Le recours à l’IA générative est encore plus limité. Elle est avant tout utilisée pour la gestion des spams (33 %), la gestion de la fraude (31 %), la planification du réseau (30 %) et la prévision des problèmes de réseau (29 %).
Pourquoi cette hésitation ? 61 % des dirigeants citent des préoccupations liées à la sécurité et à la confidentialité des données comme principal obstacle à l’adoption de l’IA. Plus de la moitié d’entre eux avancent également le rythme des changements technologiques (53 %) et l’absence de stratégie d’IA pour le réseau (51 %).
Manque de compétences en IA Gen
Près le moitié des opérateurs (47 %) s’inquiètent, par ailleurs, du manque de compétences internes en IA. Ils indiquent que seulement 26 % de leurs équipes réseau possèdent des compétences en IA traditionnelle, les compétences en IA générative étant encore plus rares (13 %).
L’IA générative ouvre pourtant la voie à des cas d’usages originaux. Deutsche Telecom a développé un chatbot pour aider ses sous-traitants à effectuer les raccordements à la fibre optique. Celui-ci leur donne des conseils en temps réel sur les réglementations et les contraintes relatives aux travaux de terrassement en fonction de facteurs tels que la nature du terrain ou la météo.
55 % des opérateur victimes de cyberattaques
La préoccupation de l’enjeu de sécurité évoquée plus haut est loin d’être infondée. 55 % des opérateurs interrogés au niveau mondial (59 % en France) déclarent avoir subi une violation de la sécurité réseau au cours de l’année écoulée. Ces derniers, les opérateurs français SFR, Free et Orange ont été, coup sur coup, victimes de piratages.
Selon l’étude, le coût moyen d’une faille impliquant plus de 50 millions d’enregistrements s’élève à 375 millions de dollars. « En plus des pertes financières, ces failles érodent la confiance des clients et peuvent à terme limiter leur adoption de services tels que les réseaux privés 5G, l’IoT et les solutions basées sur l’IA. »

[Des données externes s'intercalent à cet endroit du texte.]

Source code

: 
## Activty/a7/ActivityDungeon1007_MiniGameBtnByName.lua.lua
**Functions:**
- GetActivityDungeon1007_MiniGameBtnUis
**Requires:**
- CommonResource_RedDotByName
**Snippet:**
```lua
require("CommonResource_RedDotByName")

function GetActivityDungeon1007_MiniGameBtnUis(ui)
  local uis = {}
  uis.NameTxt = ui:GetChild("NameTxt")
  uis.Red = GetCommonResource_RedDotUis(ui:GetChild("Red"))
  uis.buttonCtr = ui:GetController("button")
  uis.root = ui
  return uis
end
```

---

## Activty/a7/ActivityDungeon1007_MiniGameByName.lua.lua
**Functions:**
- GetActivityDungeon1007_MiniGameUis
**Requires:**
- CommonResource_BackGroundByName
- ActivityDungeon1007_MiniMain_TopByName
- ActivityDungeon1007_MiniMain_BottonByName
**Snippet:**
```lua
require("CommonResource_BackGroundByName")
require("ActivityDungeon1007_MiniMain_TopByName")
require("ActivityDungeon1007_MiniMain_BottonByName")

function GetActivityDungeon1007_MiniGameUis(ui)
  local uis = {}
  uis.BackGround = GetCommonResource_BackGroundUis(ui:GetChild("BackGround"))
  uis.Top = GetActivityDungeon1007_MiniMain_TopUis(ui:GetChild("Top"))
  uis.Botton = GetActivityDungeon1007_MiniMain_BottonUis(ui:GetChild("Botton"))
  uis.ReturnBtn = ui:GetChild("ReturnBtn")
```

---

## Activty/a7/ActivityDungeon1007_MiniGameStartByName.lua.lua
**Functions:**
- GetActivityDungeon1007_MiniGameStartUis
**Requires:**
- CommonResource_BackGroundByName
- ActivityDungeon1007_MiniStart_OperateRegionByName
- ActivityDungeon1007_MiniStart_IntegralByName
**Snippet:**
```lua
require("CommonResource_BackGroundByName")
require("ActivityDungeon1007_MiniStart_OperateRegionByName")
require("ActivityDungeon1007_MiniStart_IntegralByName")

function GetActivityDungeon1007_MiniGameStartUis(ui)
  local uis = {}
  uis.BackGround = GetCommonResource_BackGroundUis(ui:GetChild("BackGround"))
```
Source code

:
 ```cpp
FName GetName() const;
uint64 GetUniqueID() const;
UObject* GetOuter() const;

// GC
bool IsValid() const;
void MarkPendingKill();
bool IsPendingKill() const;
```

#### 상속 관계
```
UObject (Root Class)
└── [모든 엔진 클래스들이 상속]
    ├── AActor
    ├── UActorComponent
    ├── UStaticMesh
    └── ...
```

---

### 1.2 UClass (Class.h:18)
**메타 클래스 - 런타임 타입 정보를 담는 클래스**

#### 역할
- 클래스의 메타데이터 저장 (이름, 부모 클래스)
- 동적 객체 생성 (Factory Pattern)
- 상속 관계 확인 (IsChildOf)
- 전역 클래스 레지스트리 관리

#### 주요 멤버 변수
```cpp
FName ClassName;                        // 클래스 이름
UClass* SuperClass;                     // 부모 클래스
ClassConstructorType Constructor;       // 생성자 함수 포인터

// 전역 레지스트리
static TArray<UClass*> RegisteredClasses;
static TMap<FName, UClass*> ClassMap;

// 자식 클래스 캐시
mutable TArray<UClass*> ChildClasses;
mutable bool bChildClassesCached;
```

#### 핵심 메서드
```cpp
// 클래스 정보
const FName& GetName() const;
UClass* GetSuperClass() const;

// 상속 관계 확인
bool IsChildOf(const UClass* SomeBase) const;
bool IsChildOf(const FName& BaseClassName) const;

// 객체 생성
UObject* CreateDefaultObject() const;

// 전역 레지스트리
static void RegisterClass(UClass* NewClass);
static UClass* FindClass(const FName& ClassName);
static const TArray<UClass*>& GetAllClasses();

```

Alors que le recours au cloud augmente leur surface d’attaque, 42 % des dirigeants considèrent la sécurité des réseaux comme un enjeu majeur pour les trois prochaines années. Les auteurs de l’étude jugent toutefois la fréquence des audits de sécurité et des tests de pénétration déconcertante. Seulement 36 % d’entre eux les effectuent tous les trimestres et 21 %… tous les deux ans.